El episodio se registró durante la noche del domingo, cuando ingresó un llamado a la línea de emergencias 911 Mendoza. En la comunicación, un hombre denunció que le habían sustraído una motocicleta Zanella 150 cc que se encontraba en el patio de una vivienda ubicada sobre calle Constitución. El denunciante también informó que el rodado fue recuperado posteriormente en la intersección de calle La Marzolina y que el sospechoso, tras saltar un portón, habría ingresado a una vivienda de la zona.

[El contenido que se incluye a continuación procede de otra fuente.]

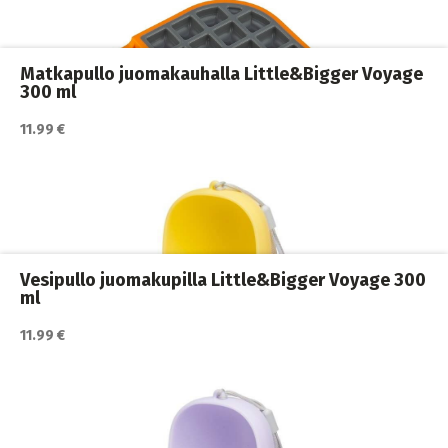
Ahmimisenestokupit ja nuolumatot
,
Koiran ruokailu
,
Koirat
Matkapullo juomakauhalla Little&Bigger Voyage
300 ml
11.99 €
Katso lisätiedot / osta tuote myyjän sivulla
Ahmimisenestokupit ja nuolumatot
,
Koiran ruokailu
,
Koirat
Vesipullo juomakupilla Little&Bigger Voyage 300
ml
11.99 €
Katso lisätiedot / osta tuote myyjän sivulla
Ahmimisenestokupit ja nuolumatot
,
Koiran ruokailu
,
Koirat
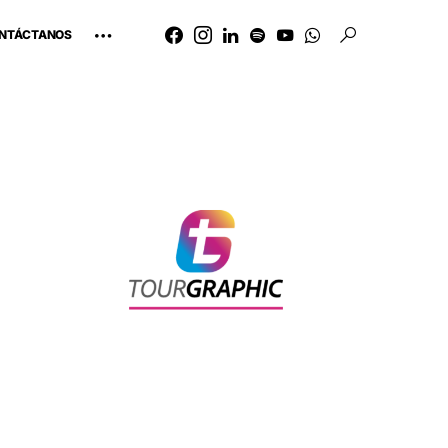
NTÁCTANOS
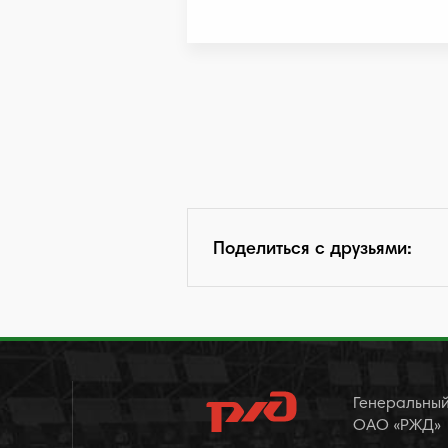
Поделиться с друзьями:
Генеральный
ОАО «РЖД»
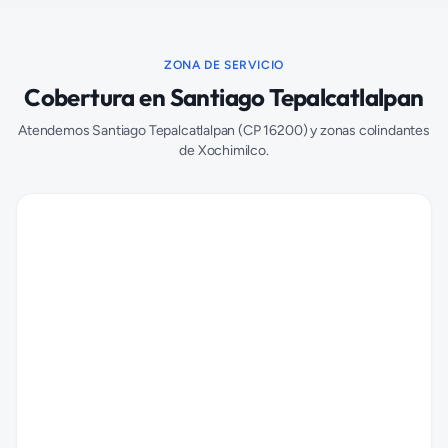
ZONA DE SERVICIO
Cobertura en
Santiago Tepalcatlalpan
Atendemos
Santiago Tepalcatlalpan
(CP
16200
) y zonas colindantes
de
Xochimilco
.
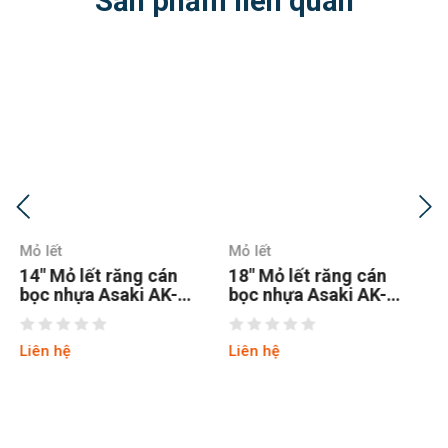
Sản phẩm liên quan
Mỏ lết
Mỏ lết
18″ Mỏ lết răng cán
24″ Mỏ lết răng cán
bọc nhựa Asaki AK-
bọc nhựa Asaki AK-
635
636
Liên hệ
Liên hệ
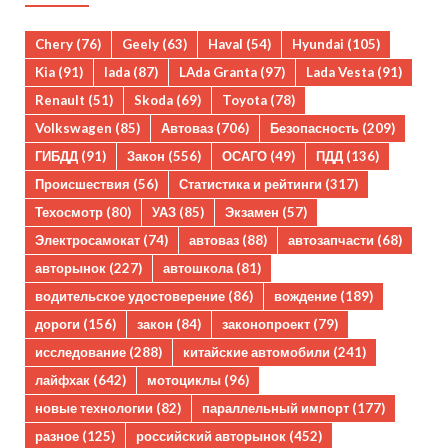
Chery
(76)
Geely
(63)
Haval
(54)
Hyundai
(105)
Kia
(91)
lada
(87)
LAda Granta
(97)
Lada Vesta
(91)
Renault
(51)
Skoda
(69)
Toyota
(78)
Volkswagen
(85)
Автоваз
(706)
Безопасность
(209)
ГИБДД
(91)
Закон
(556)
ОСАГО
(49)
ПДД
(136)
Происшествия
(56)
Статистика и рейтинги
(317)
Техосмотр
(80)
УАЗ
(85)
Экзамен
(57)
Электросамокат
(74)
автоваз
(88)
автозапчасти
(68)
авторынок
(227)
автошкола
(81)
водительское удостоверение
(86)
вождение
(189)
дороги
(156)
закон
(84)
законопроект
(79)
исследование
(288)
китайские автомобили
(241)
лайфхак
(642)
мотоциклы
(96)
новые технологии
(82)
параллельный импорт
(177)
разное
(125)
российский авторынок
(452)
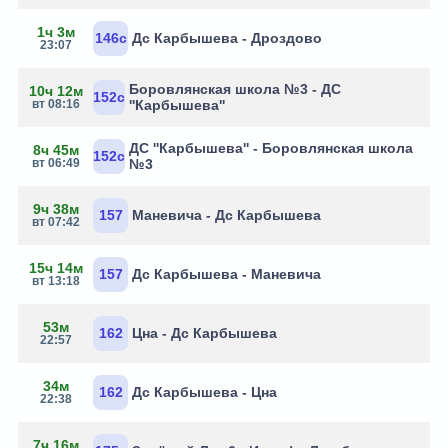
1ч 3м
146с
Дс Карбышева - Дроздово
23:07
Боровлянская школа №3 - ДС
10ч 12м
152с
вт 08:16
''Карбышева''
ДС ''Карбышева'' - Боровлянская школа
8ч 45м
152с
вт 06:49
№3
9ч 38м
157
Маневича - Дс Карбышева
вт 07:42
15ч 14м
157
Дс Карбышева - Маневича
вт 13:18
53м
162
Цна - Дс Карбышева
22:57
34м
162
Дс Карбышева - Цна
22:38
7ч 16м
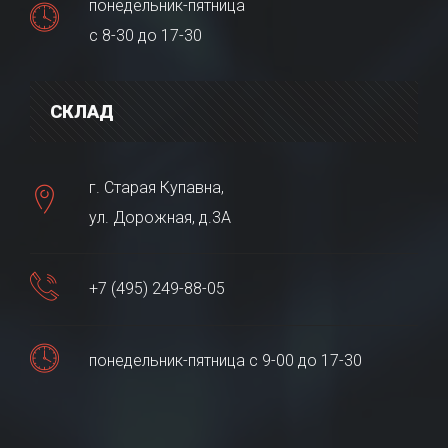
понедельник-пятница
с 8-30 до 17-30
СКЛАД
г. Старая Купавна,
ул. Дорожная, д.3А
+7 (495) 249-88-05
понедельник-пятница с 9-00 до 17-30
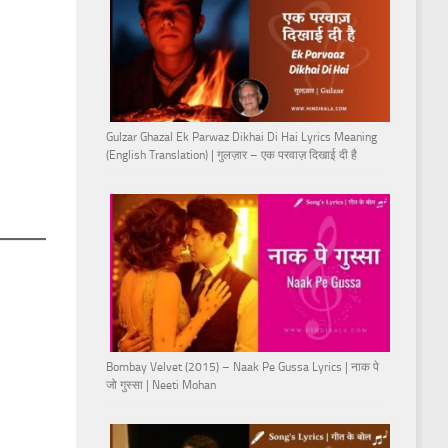
Gulzar Ghazal Ek Parwaz Dikhai Di Hai Lyrics Meaning
(English Translation) | गुलज़ार – एक परवाज़ दिखाई दी है
Bombay Velvet (2015) – Naak Pe Gussa Lyrics | नाक पे
जो गुस्सा | Neeti Mohan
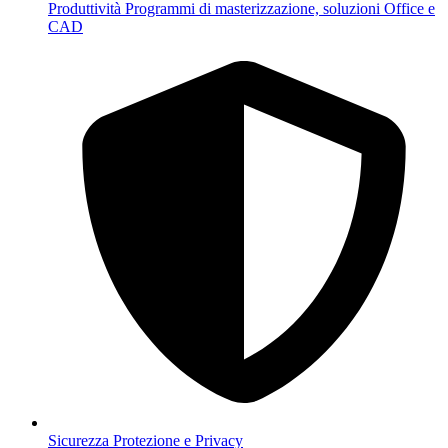
Produttività
Programmi di masterizzazione, soluzioni Office e
CAD
Sicurezza
Protezione e Privacy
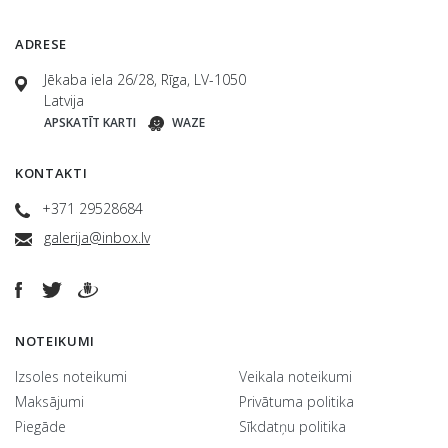
ADRESE
Jēkaba iela 26/28, Rīga, LV-1050
Latvija
APSKATĪT KARTI
WAZE
KONTAKTI
+371 29528684
galerija@inbox.lv
NOTEIKUMI
Izsoles noteikumi
Veikala noteikumi
Maksājumi
Privātuma politika
Piegāde
Sīkdatņu politika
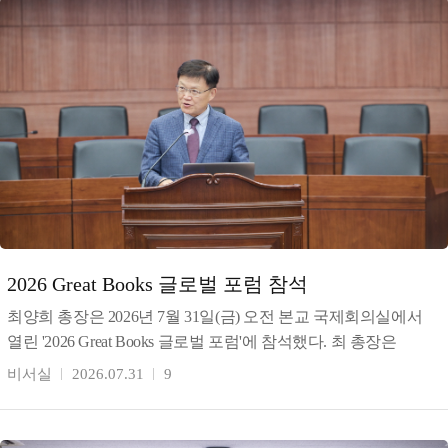
2026 Great Books 글로벌 포럼 참석
최양희 총장은 2026년 7월 31일(금) 오전 본교 국제회의실에서
열린 '2026 Great Books 글로벌 포럼'에 참석했다. 최 총장은
환영사를 통해 동서양 고전 인문학과
비서실
2026.07.31
9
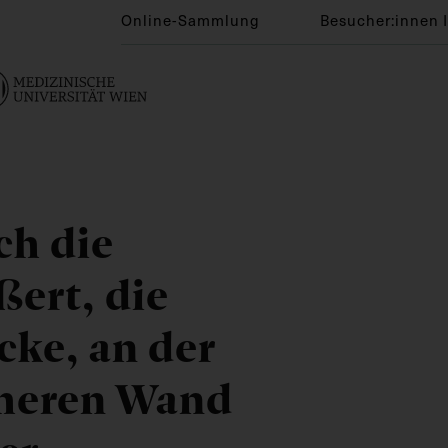
Online-Sammlung
Besucher:innen 
ch die
ßert, die
ke, an der
ipheren Wand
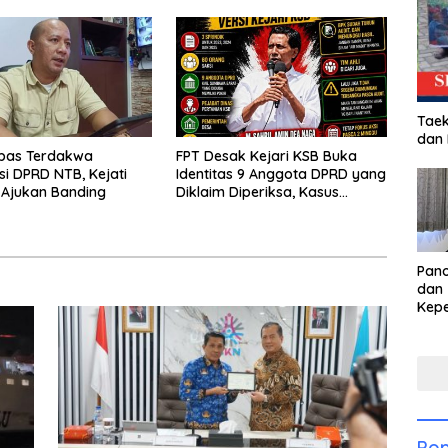
Taek
dan
ebas Terdakwa
FPT Desak Kejari KSB Buka
si DPRD NTB, Kejati
Identitas 9 Anggota DPRD yang
 Ajukan Banding
Diklaim Diperiksa, Kasus
Combine Tak Kunjung Ada
Tersangka
Pan
dan 
Kep
dal
Pari
Pop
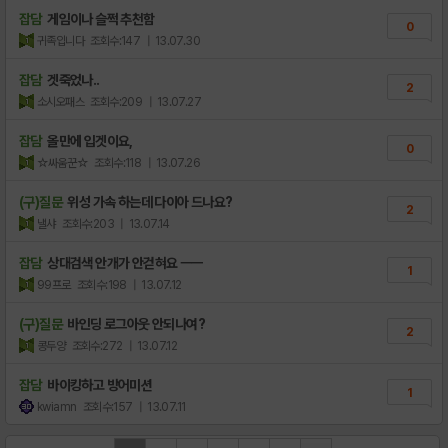
잡담
게임이나 슬쩍 추천함
0
귀족입니다
조회수:147
| 13.07.30
잡담
겟죽었나..
2
소시오패스
조회수:209
| 13.07.27
잡담
올만에 입겟이요,
0
☆싸움꾼☆
조회수:118
| 13.07.26
(구)질문
위성 가속 하는데 다이아 드나요?
2
낼샤
조회수:203
| 13.07.14
잡담
상대검색 안개가 안걷혀요 ㅡㅡ
1
99프로
조회수:198
| 13.07.12
(구)질문
바인딩 로그아웃 안되나여?
2
콩두양
조회수:272
| 13.07.12
잡담
바이킹하고 방어미션
1
kwiamn
조회수:157
| 13.07.11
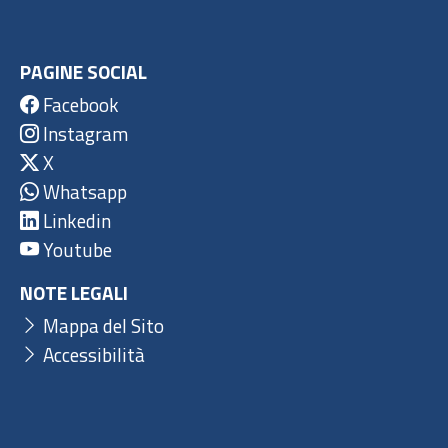
PAGINE SOCIAL
Facebook
Instagram
X
Whatsapp
Linkedin
Youtube
NOTE LEGALI
Mappa del Sito
Accessibilità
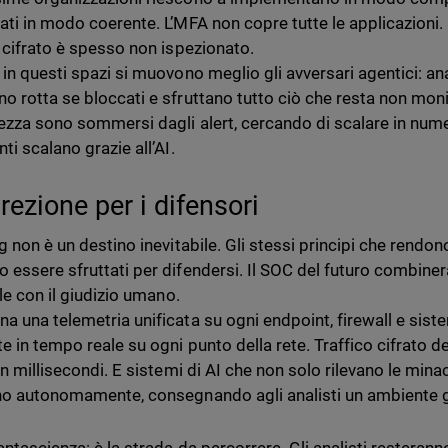
ati in modo coerente. L’MFA non copre tutte le applicazioni. L
o cifrato è spesso non ispezionato.
 in questi spazi si muovono meglio gli avversari agentici: a
o rotta se bloccati e sfruttano tutto ciò che resta non moni
rezza sono sommersi dagli alert, cercando di scalare in num
ti scalano grazie all’AI.
rezione per i difensori
g non è un destino inevitabile. Gli stessi principi che rendon
 essere sfruttati per difendersi. Il SOC del futuro combinerà 
ale con il giudizio umano.
a una telemetria unificata su ogni endpoint, firewall e sistem
e in tempo reale su ogni punto della rete. Traffico cifrato de
 in millisecondi. E sistemi di AI che non solo rilevano le mi
no autonomamente, consegnando agli analisti un ambiente gi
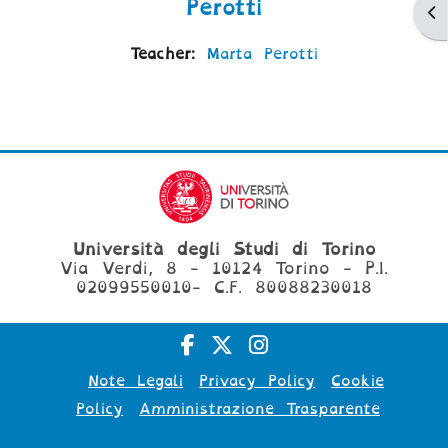
Perotti
Ap
Teacher:
Marta Perotti
Università degli Studi di Torino
Via Verdi, 8 - 10124 Torino - P.I.
02099550010- C.F. 80088230018
Note Legali
Privacy Policy
Cookie
Policy
Amministrazione Trasparente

Ante la situación, personal de la división Motorizada se desplazó hasta el lugar y entrevistó tanto a la víctima como a la propietaria del domicilio señalado. La mujer indicó que había escuchado ruidos en el patio de su casa y, al salir, observó a un hombre desconocido, por lo que autorizó el ingreso del personal policial para verificar el interior de la propiedad.
Durante la inspección, los efectivos escucharon movimientos provenientes del patio de una vivienda lindante. Al ingresar para constatar lo ocurrido, observaron entre las malezas a un hombre agazapado.
Según informaron fuentes policiales, el individuo se resistió a la aprehensión y agredió a uno de los uniformados, por lo que el efectivo hizo uso de la pistola Taser en modo disuasivo, activando únicamente el sistema sonoro del dispositivo y sin efectuar el disparo de las sondas. De esa manera lograron reducirlo y concretar la detención. Tras el procedimiento se dio aviso al ayudante fiscal en turno, quien dispuso el traslado del aprehendido. Al momento de su identificación se constató que el hombre tenía un pedido de captura vigente.
Protocolo y funcionamiento de las pistolas Taser
El uso de pistolas Taser en Mendoza se rige por un protocolo que establece criterios de necesidad, razonabilidad y proporcionalidad, con el objetivo de garantizar su utilización dentro de los estándares de derechos humanos.
La normativa prohíbe dirigir la descarga hacia zonas sensibles del cuerpo como la cabeza, el cuello, el rostro o la entrepierna, y establece que solo pueden utilizarlas efectivos con al menos dos años de antigüedad y capacitación certificada. Cada intervención debe quedar registrada mediante un informe detallado.
Las Taser 7 incorporan mejoras tecnológicas respecto de modelos anteriores: pueden cargar dos cartuchos simultáneamente (de corto y largo alcance) y cuentan con sistemas disuasivos sonoros y visuales que permiten advertir al sospechoso antes de aplicar la descarga eléctrica.
El uso de estos dispositivos fue ampliado en la provincia tras la publicación del Decreto 2155 de Mendoza, que habilitó su empleo para todo el personal policial que complete la capacitación correspondiente. Antes estaban restringidos a unidades especiales como el Grupo Especial de Seguridad y el Grupo de Resolución de Incidentes y Secuestros.